Louis Tremblay, l’Esope chrétien
Dans une fête de village
Un homme avait dressé son théâtre ambulant,
Où plus d’un acteur excellent
Devait jouer avec talent
Maint drame illustre et maint illustre personnage
— A preuve, qu’on l’avait tout au long affiché
Sur la grand’place du marché. —
Or, en avant du seuil du théâtre nomade,
Sur deux tréteaux, deux bouffons à longs nez
Comme Callot en a tant dessinés,
Pour attirer les gens faisaient une parade;
Et le public venait en masse à cet appel
Quo formulaient cymbale et grosse caisse
(Car le bruit, on le sait, c’est là l’essentiel
Pour que la foule à votre seuil se presse).

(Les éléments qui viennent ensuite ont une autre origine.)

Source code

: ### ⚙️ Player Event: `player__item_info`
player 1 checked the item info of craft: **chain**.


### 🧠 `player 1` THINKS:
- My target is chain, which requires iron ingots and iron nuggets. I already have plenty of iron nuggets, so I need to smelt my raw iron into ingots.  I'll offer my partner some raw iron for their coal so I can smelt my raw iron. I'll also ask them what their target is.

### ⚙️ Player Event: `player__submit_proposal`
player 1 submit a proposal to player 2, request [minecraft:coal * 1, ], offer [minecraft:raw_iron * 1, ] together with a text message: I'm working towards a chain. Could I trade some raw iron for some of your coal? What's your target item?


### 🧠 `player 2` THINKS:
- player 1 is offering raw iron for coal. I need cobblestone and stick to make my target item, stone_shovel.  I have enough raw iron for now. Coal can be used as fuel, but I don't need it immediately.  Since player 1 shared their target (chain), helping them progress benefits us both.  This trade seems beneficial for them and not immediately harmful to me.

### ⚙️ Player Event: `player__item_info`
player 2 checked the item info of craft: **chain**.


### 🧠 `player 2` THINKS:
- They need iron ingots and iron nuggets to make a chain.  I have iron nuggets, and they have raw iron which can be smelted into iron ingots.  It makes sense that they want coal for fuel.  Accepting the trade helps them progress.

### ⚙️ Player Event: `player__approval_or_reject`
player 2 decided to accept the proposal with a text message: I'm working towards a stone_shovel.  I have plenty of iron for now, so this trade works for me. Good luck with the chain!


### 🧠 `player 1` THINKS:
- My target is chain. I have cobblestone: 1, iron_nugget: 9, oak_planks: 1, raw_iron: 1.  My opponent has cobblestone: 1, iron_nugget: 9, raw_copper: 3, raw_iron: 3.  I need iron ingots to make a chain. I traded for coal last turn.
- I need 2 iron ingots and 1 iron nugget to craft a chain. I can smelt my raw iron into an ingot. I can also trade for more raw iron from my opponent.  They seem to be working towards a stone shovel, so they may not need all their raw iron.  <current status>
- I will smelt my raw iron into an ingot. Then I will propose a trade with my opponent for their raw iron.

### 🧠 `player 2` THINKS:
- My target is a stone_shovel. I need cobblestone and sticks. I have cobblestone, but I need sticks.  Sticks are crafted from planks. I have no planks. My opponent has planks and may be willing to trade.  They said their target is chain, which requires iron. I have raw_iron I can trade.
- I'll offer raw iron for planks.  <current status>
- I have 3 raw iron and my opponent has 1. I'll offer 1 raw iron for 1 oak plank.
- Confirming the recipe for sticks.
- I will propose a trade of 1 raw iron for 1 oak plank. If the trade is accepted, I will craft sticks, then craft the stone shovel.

Or chacun arrivait, se groupait, se pressait
De manière à ne plus y laisser une place,
Pour entendre Gille ou Paillasse,
Lequel goguenardait, riait, s’ébaudissait…
Mais cette foule, satisfaite
De ces lazzis plus ou moins plats,
Restait, amusée et distraite,
Devant la porte… et n’entrait pas !
— Dans cette vie, hélas! théâtre aussi, théâtre
Où l’on voit sur le seuil, grimaçant et chantant.
Maint saltimbanque et baladin s’ébattre,
Combien d’hommes en font autant!
— Dans cette humanité qui porte
En ses laborieux et longs enfantements
Bien des graves leçons, bien des enseignements,
Que d’hommes restent à la porte !
“Le Théâtre de la Foire”
Ils tournent la tête vers le bruit plutôt que vers la vérité.